Here is my network topology for reference:
[External PC] xx.xx.xx.xx
|
| (WAN)
|
[VPS] yy.yy.yy.yy (Global IP) / 10.0.0.254 (WireGuard IP)
| iptables DNAT: yy.yy.yy.yy -> 10.0.0.2
|
| (WireGuard tunnel)
|
[GL-BE9300] 10.0.0.2 (WireGuard IP) / 192.168.60.254 (LAN IP)
| Port Forwarding: 10.0.0.2 -> 192.168.60.201
|
| (LAN)
|
[Server] 192.168.60.201
This specific topology may be required to reproduce the issue. The problem only manifests when an external PC accesses the server via DNAT on the VPS, through a WireGuard tunnel to the GL-BE9300, and then via port forwarding to the LAN server. Connecting directly from the VPS (10.0.0.254) works correctly, as the return packets naturally go back through the WireGuard tunnel without requiring the correct fwmark.
With this setup, port forwarding works correctly when connecting directly from the VPS (10.0.0.254), but fails for the external PC (xx.xx.xx.xx) whose traffic is DNAT'd through the VPS. This is because the return packets need to be routed back via wgclient1, which requires the correct fwmark to be set.
I also analyzed how the conntrack mark is used in the routing process.
In v4.8.4, the following nftables rules exist to synchronize the conntrack mark (ctmark) with the packet mark (fwmark):
iifname "wgclient1" ... ct state new ct mark set ct mark & 0xffff1fff | 0x00001000 (wgclient1_in_new_connmark)

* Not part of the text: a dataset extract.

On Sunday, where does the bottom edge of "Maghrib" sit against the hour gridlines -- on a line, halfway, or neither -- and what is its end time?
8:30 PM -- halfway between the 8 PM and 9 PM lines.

ct mark & 0x0000f000 != 0x00000000 jump mark_ct_to_meta
ct mark & 0x0000f000 == 0x00001000 meta mark set meta mark & 0xffff1fff | 0x00001000 (wgclient1_mark_ct_to_meta)
This means:
-
New connections from wgclient1 are assigned ctmark 0x1000
-
The mark_ct_to_meta chain propagates ctmark to fwmark
-
The ip rule fwmark 0x1000/0xf000 matches, and return packets are correctly routed via wgclient1
In v4.9.0, the conntrack mark observed was 0x10000 instead of 0x1000. Since the ip rule still uses fwmark 0x1000/0xf000, the mask 0xf000 applied to 0x10000 results in 0x0000, which does not match. Therefore, return packets are not routed via wgclient1 and go out via WAN instead, making the service unreachable from the external PC.
The issue appears to be that the port_forward kernel module in v4.9.0 is setting the conntrack mark to 0x10000 instead of 0x1000, breaking the routing for WireGuard client setups.